Update the portion of the items that opens with the line containing "Hardstyle Henning und Clarissa müssen zum" and continues through the end of the items, replacing "youtube.com" with "www.youtube.com" and leaving everything else unchanged. Leave the pictures out of the answer.
** EXTRACTED MATERIAL follows **
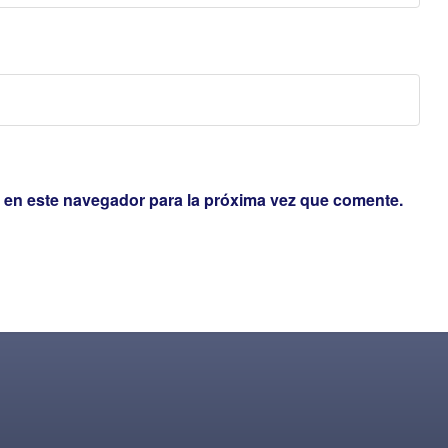
 en este navegador para la próxima vez que comente.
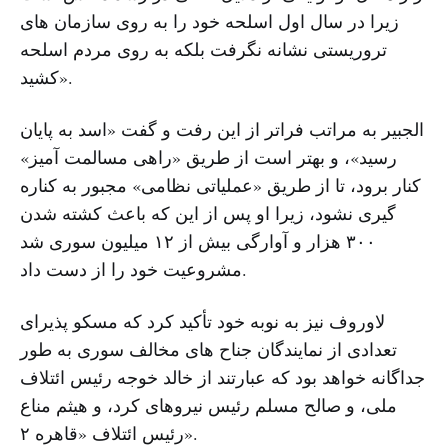
زیرا در سال اول اسلحه خود را به روی سازمان های
تروریستی نشانه نگرفت بلکه به روی مردم اسلحه
کشید».
الجبیر به مراتب فراتر از این رفت و گفت «اسد به پایان
رسید»، و بهتر است از طریق «راهی مسالمت آمیز»
کنار برود، تا از طریق «عملیاتی نظامی» مجبور به کناره
گیری نشود، زیرا او پس از این که باعث کشته شدن
۳۰۰ هزار و آوارگی بیش از ۱۲ میلیون سوری شد
مشروعیت خود را از دست داد.
لاوروف نیز به نوبه خود تأکید کرد که مسکو پذیرای
تعدادی از نمایندگان جناح های مخالف سوری به طور
جداگانه خواهد بود که عبارتند از خالد خوجه رئیس ائتلاف
ملی، و صالح مسلم رئیس نیروهای کرد، و هیثم مناع
رئیس ائتلاف «قاهره ۲».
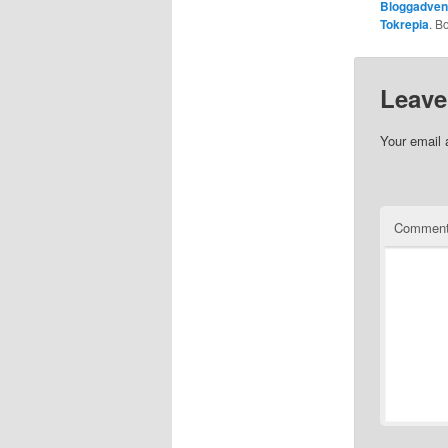
Bloggadven
Tokrepia
. B
Leave
Your email 
Commen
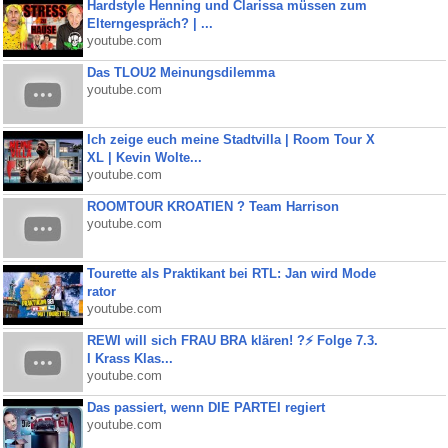
Hardstyle Henning und Clarissa müssen zum
Elterngespräch? | ...
youtube.com
Das TLOU2 Meinungsdilemma
youtube.com
Ich zeige euch meine Stadtvilla | Room Tour X
XL | Kevin Wolte...
youtube.com
ROOMTOUR KROATIEN ? Team Harrison
youtube.com
Tourette als Praktikant bei RTL: Jan wird Mode
rator
youtube.com
REWI will sich FRAU BRA klären! ?⚡️ Folge 7.3.
I Krass Klas...
youtube.com
Das passiert, wenn DIE PARTEI regiert
youtube.com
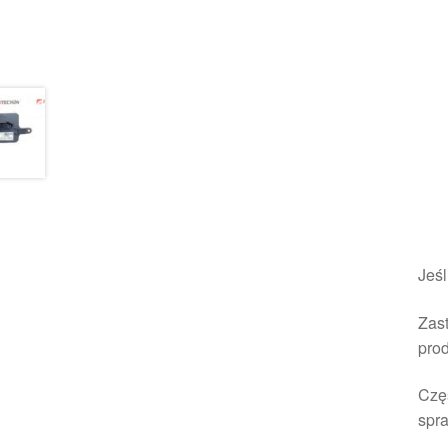
Jeśl
Zast
pro
Czę
spra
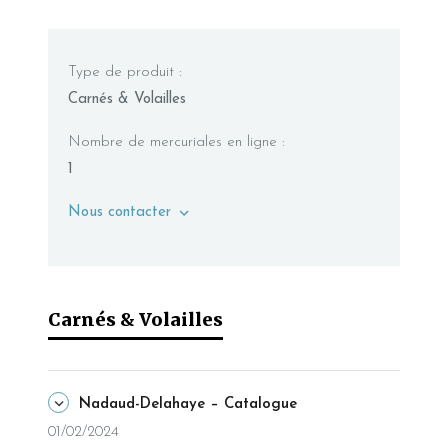
Type de produit :
Carnés & Volailles
Nombre de mercuriales en ligne :
1
Nous contacter
Carnés & Volailles
Nadaud-Delahaye – Catalogue
01/02/2024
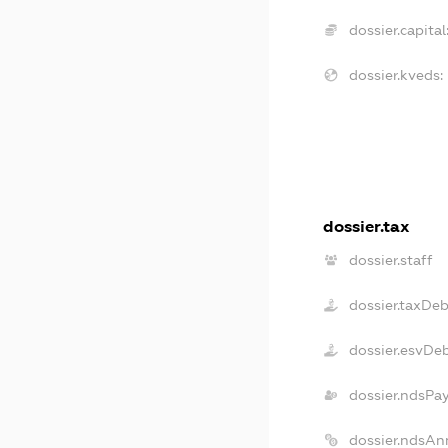
dossier.capital
dossier.kveds:
dossier.tax
dossier.staff
dossier.taxDeb
dossier.esvDe
dossier.ndsPa
dossier.ndsAn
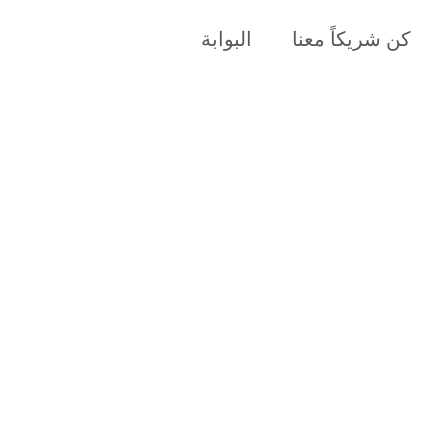
كن شريكاً معنا
البوابة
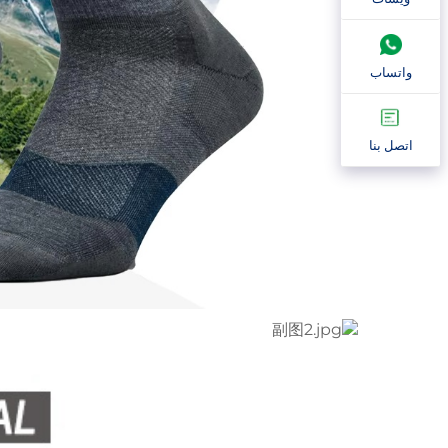
واتساب
اتصل بنا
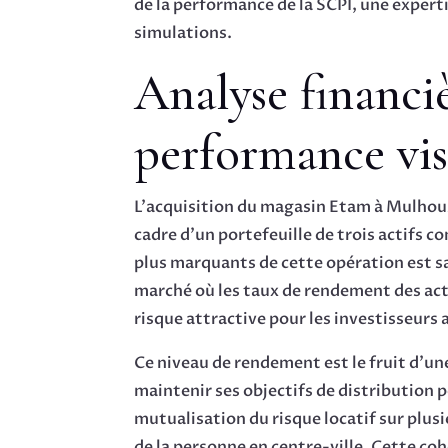
de la performance de la SCPI, une expert
simulations.
Analyse financi
performance vi
L’acquisition du magasin Etam à Mulhouse 
cadre d’un portefeuille de trois actifs 
plus marquants de cette opération est s
marché où les taux de rendement des acti
risque attractive pour les investisseurs 
Ce niveau de rendement est le fruit d’une
maintenir ses objectifs de distribution 
mutualisation du risque locatif sur plu
de la personne en centre-ville. Cette coh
** End of EXTRACTED MATERIAL **
**ANSWER SPACE:**
Hardstyle Henning und Clarissa müssen zum
Elterngespräch? | ...
www.youtube.com
Das TLOU2 Meinungsdilemma
www.youtube.com
Ich zeige euch meine Stadtvilla | Room Tour X
XL | Kevin Wolte...
www.youtube.com
ROOMTOUR KROATIEN ? Team Harrison
www.youtube.com
Tourette als Praktikant bei RTL: Jan wird Mode
rator
www.youtube.com
REWI will sich FRAU BRA klären! ?⚡️ Folge 7.3.
I Krass Klas...
www.youtube.com
Das passiert, wenn DIE PARTEI regiert
www.youtube.com
Jeśl
Zast
pro
Czę
spra
Type de produit :
Carnés & Volailles
Nombre de mercuriales en ligne :
1
Nous contacter
Carnés & Volailles
Nadaud-Delahaye – Catalogue
01/02/2024
dossier.capital
dossier.kveds:
dossier.tax
dossier.staff
dossier.taxDeb
dossier.esvDe
dossier.ndsPa
dossier.ndsAn
كن شريكاً معنا
البوابة
واتساب
اتصل بنا
de la performance de la SCPI, une expert
simulations.
Analyse financi
performance vi
L’acquisition du magasin Etam à Mulhouse 
cadre d’un portefeuille de trois actifs 
plus marquants de cette opération est s
marché où les taux de rendement des acti
risque attractive pour les investisseurs 
Ce niveau de rendement est le fruit d’une
maintenir ses objectifs de distribution 
mutualisation du risque locatif sur plu
de la personne en centre-ville. Cette coh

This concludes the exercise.